Tug-of-War

A recurring theme of the historical field seems to be the perceived schism between popular and academic history. There are a lot of good articles out there discussing the issue, and I would recommend the following in particular:

Adam Hochschild wrote an article titled “Practicing History Without a License” in the March/April edition of Historically Speaking. It is an extremely well-written and creative piece, and the article is accompanied by reactions from a wide variety of historians, including John Demos, Joseph Ellis, and Felipe Fernández-Armesto. As a journalist and outsider to traditional academia, Hochschild really gives a great perspective on some of the problems he sees in this divide. In particular, I loved his idea for one kind of solution: teaming up academic historians with popular writers to produce works that fused exhaustive analysis with beautiful narrative (ex. David Brion Davis and Toni Morisson co-authoring a work on slavery).

David Greenberg wrote “That Barnes and Noble Dream” in a two-part article for Slate back in 2005. Greenberg offers a really great overview of the dichotemy, breaking down various divisions and pointing to both examples and exceptions. He also takes a harder stance against the “Barnes & Noble historian [who] seems to treat history as a pageant of larger-than-life events and people to be marveled at, rather than a set of social, political, and cultural problems to engage.” In order to solve this problem, he suggests striking a more balanced approach to the engagement of historiography - somewhere between the complete obliviousness of popular writers to the work that came before them, and the writing of the academic historian who is completely immersed in arcane, historiographical debate.

Finally, Jeremy Young of the Progressive Historians blog wrote for HNN a piece titled “Why Historians Should Write Books Ordinary People Want to Read.” Young argues forcefully against the validity of academic hand-wringing over the divide, pointing to booming history book sales as a positive trend and instead urging for a re-alignement of how the academy values historical writing: “We should reclaim that aspect of 1950’s academic culture that rewarded scholars, not penalized them, for engaging effectively with the general public through published works.  We should encourage historians to aggressively colonize and then conquer the popular historical market by producing well-researched, well-argued books on popular subjects.” My favorite aspect of Young’s piece is the fact that it garnered over 30 impassioned comments, proving just how relevant an issue this really is.

One of those experiences I find endlessly encouraging and frustrating is to walk through any bookstore and scan the shelves upon shelves of history books. It is incredibly encouraging to be entering a field with that kind of popular sway in the general public. How many people read about physics or finance or literary criticism as a hobby? Far fewer than those who read about history in their spare time. But it’s also endlessly frustrating because the rows of books are dominated by such a select subject area: military history, Revolutionary founding-fathers history, and the biographies of “great men.”

When skimming through a history book, I’ll immediately do the history nerd approach and read the acknowledgments, skim the footnotes, and breeze through the introduction. Doing that gives a decent impression for how the author wrote their book. And I’m continually stunned at the shoddy source evaluation of many popular writers, whose citations take up a sliver of pages and are filled with second-hand secondary source references. On the other hand, I will often read more academic prose, and be stunned at how dense and jargon-filled the prose can be.
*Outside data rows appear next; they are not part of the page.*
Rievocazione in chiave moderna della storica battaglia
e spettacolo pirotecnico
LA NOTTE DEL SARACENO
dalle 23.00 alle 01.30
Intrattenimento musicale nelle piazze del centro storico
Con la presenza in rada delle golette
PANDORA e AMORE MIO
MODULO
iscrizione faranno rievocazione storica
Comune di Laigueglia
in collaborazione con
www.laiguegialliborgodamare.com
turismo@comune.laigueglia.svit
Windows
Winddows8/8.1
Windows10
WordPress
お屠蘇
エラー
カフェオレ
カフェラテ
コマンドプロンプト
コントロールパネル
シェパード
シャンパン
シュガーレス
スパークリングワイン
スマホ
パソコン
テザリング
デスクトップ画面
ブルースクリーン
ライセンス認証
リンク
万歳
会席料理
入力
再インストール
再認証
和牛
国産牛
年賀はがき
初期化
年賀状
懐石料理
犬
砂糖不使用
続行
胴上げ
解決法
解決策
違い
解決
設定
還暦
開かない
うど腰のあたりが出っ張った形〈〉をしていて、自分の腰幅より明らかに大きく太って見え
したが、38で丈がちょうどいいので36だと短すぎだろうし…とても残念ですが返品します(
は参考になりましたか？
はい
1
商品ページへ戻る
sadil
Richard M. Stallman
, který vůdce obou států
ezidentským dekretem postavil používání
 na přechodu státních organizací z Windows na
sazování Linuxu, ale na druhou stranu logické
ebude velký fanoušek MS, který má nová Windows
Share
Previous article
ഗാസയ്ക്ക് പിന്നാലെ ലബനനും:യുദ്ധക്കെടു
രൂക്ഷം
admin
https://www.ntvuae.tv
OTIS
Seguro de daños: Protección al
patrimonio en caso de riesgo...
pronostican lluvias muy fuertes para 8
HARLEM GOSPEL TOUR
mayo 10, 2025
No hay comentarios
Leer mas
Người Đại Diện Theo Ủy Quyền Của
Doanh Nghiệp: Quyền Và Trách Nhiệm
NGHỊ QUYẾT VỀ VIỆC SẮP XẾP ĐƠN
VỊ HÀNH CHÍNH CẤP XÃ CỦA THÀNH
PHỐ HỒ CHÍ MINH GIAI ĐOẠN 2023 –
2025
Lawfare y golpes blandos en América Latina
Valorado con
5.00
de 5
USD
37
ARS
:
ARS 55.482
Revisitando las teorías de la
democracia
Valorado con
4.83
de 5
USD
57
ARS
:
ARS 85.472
What frustrates me, and which many others have highlighted, is that this doesn’t have to be an either-or scenario. There are plenty of exhaustive historical monographs with beautifully-crafted narrative prose. But on the academy side of the fence, the emphasis is almost exclusively on how to “do” history academically, instead of how to write well for a layperson. While I had a number of phenomenal teachers who helped my writing, no one ever had led a single class period devoted to how to write engagingly. The majority of instruction covered how to clearly present an argument, how to support it, how to contextualize it. I would have loved to take a a couple of hours with a creative writing professor and simply learned the basics of writing in a style that makes ordinary people want to read more. Apparently many graduate schools are requiring their students to take a semester-long writing class (I’ve heard rave reviews about Jill Lepore’s “The Art and Craft of Historical Writing” at Harvard), and I couldn’t agree with this more.
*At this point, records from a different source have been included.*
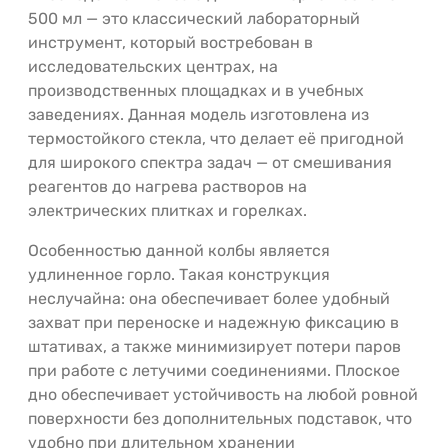
500 мл — это классический лабораторный
инструмент, который востребован в
исследовательских центрах, на
производственных площадках и в учебных
заведениях. Данная модель изготовлена из
термостойкого стекла, что делает её пригодной
для широкого спектра задач — от смешивания
реагентов до нагрева растворов на
электрических плитках и горелках.
Особенностью данной колбы является
удлиненное горло. Такая конструкция
неслучайна: она обеспечивает более удобный
захват при переноске и надежную фиксацию в
штативах, а также минимизирует потери паров
при работе с летучими соединениями. Плоское
дно обеспечивает устойчивость на любой ровной
поверхности без дополнительных подставок, что
удобно при длительном хранении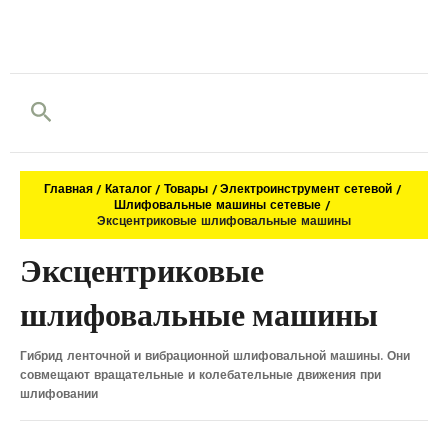
Поиск
Главная
Каталог
Товары
Электроинструмент сетевой
Шлифовальные машины сетевые
Эксцентриковые шлифовальные машины
Эксцентриковые
шлифовальные машины
Гибрид ленточной и вибрационной шлифовальной машины. Они
совмещают вращательные и колебательные движения при
шлифовании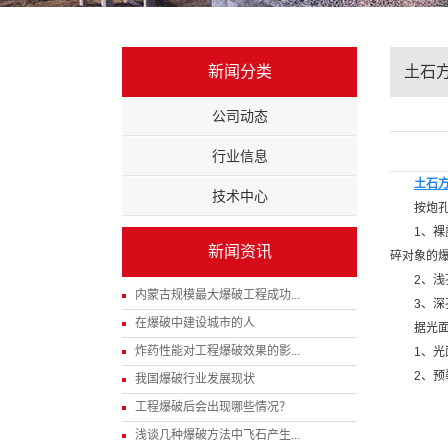
新闻分类
土石
公司动态
行业信息
土石
技术中心
按炮
1、
新闻资讯
碎对象的
2、浅
内蒙古规模最大爆破工程成功...
3、深
在爆破中建设城市的人
据光
炸药性能对工程爆破效果的影...
1、
2、
我国爆破行业发展现状
工程爆破后会出现哪些情况？
浅谈几种爆破方法中飞石产生...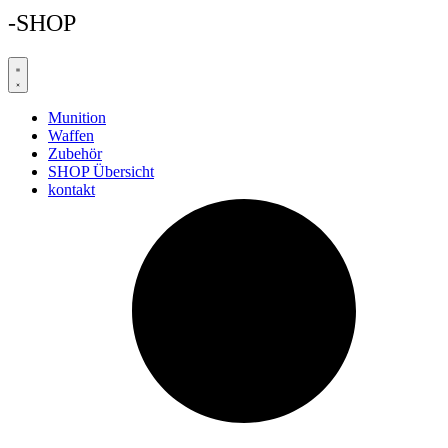
-SHOP
Munition
Waffen
Zubehör
SHOP Übersicht
kontakt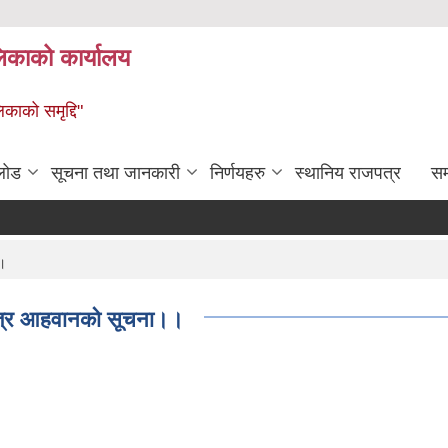
लिकाको कार्यालय
िकाको समृद्दि"
लोड
सूचना तथा जानकारी
निर्णयहरु
स्थानिय राजपत्र
सम्
।।
लपत्र आहवानको सूचना।।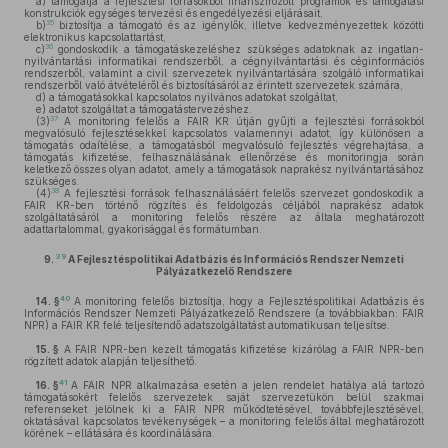
a)
támogatja a fejlesztési forrásokból finanszírozott programok és támogatási
konstrukciók egységes tervezési és engedélyezési eljárásait,
35
b)
biztosítja a támogató és az igénylők, illetve kedvezményezettek közötti
elektronikus kapcsolattartást,
36
c)
gondoskodik a támogatáskezeléshez szükséges adatoknak az ingatlan-
nyilvántartási informatikai rendszerből, a cégnyilvántartási és céginformációs
rendszerből, valamint a civil szervezetek nyilvántartására szolgáló informatikai
rendszerből való átvételéről és biztosításáról az érintett szervezetek számára,
d)
a támogatásokkal kapcsolatos nyilvános adatokat szolgáltat,
e)
adatot szolgáltat a támogatástervezéshez.
37
(3)
A monitoring felelős a FAIR KR útján gyűjti a fejlesztési forrásokból
megvalósuló fejlesztésekkel kapcsolatos valamennyi adatot, így különösen a
támogatás odaítélése, a támogatásból megvalósuló fejlesztés végrehajtása, a
támogatás kifizetése, felhasználásának ellenőrzése és monitoringja során
keletkező összes olyan adatot, amely a támogatások naprakész nyilvántartásához
szükséges.
38
(4)
A fejlesztési források felhasználásáért felelős szervezet gondoskodik a
FAIR KR-ben történő rögzítés és feldolgozás céljából naprakész adatok
szolgáltatásáról a monitoring felelős részére az általa meghatározott
adattartalommal, gyakorisággal és formátumban.
39
9.
A Fejlesztéspolitikai Adatbázis és Információs Rendszer Nemzeti
Pályázatkezelő Rendszere
40
14. §
A monitoring felelős biztosítja, hogy a Fejlesztéspolitikai Adatbázis és
Információs Rendszer Nemzeti Pályázatkezelő Rendszere (a továbbiakban: FAIR
NPR) a FAIR KR felé teljesítendő adatszolgáltatást automatikusan teljesítse.
15. §
A FAIR NPR-ben kezelt támogatás kifizetése kizárólag a FAIR NPR-ben
rögzített adatok alapján teljesíthető.
41
16. §
A FAIR NPR alkalmazása esetén a jelen rendelet hatálya alá tartozó
támogatásokért felelős szervezetek saját szervezetükön belül szakmai
referenseket jelölnek ki a FAIR NPR működtetésével, továbbfejlesztésével,
oktatásával kapcsolatos tevékenységek – a monitoring felelős által meghatározott
körének – ellátására és koordinálására.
Unfortunately, even if history students are instructed and fully capable of writing engaging prose, the stodgy conventions of the academy actively discourage them to take chances, to write something fresh and fun. One solution I was thinking about the other day would be to have history students post weekly excerpts to a blog during the writing stage of their dissertations - it would allow them to take chances, get feedback, and transcend the suffocating traditionalism of writing a historical monograph. Although there is a scary vulnerability to making your draft writing so readily accessible to everyone, I feel that the rewards of openness and collaboration far outweigh the risks.

The entire historical profession needs to take the step of creating a more equitable stick-and-carrot system. Right now, it does a good job of railing against the sloppy history-ing of some popular writers. But for the majority of people out there, poor reviews by snooty academics are rarely read or valued. Consequently, I believe the carrot would be more effective: historians should more actively encourage and rewarde those works that manage to combine serious scholarship with a truly accessible and engaging writing style. Those authors and historians who manage to succeed both academically and among the public at large should be justly recognized as the profession’s most effective ambassadors and leaders.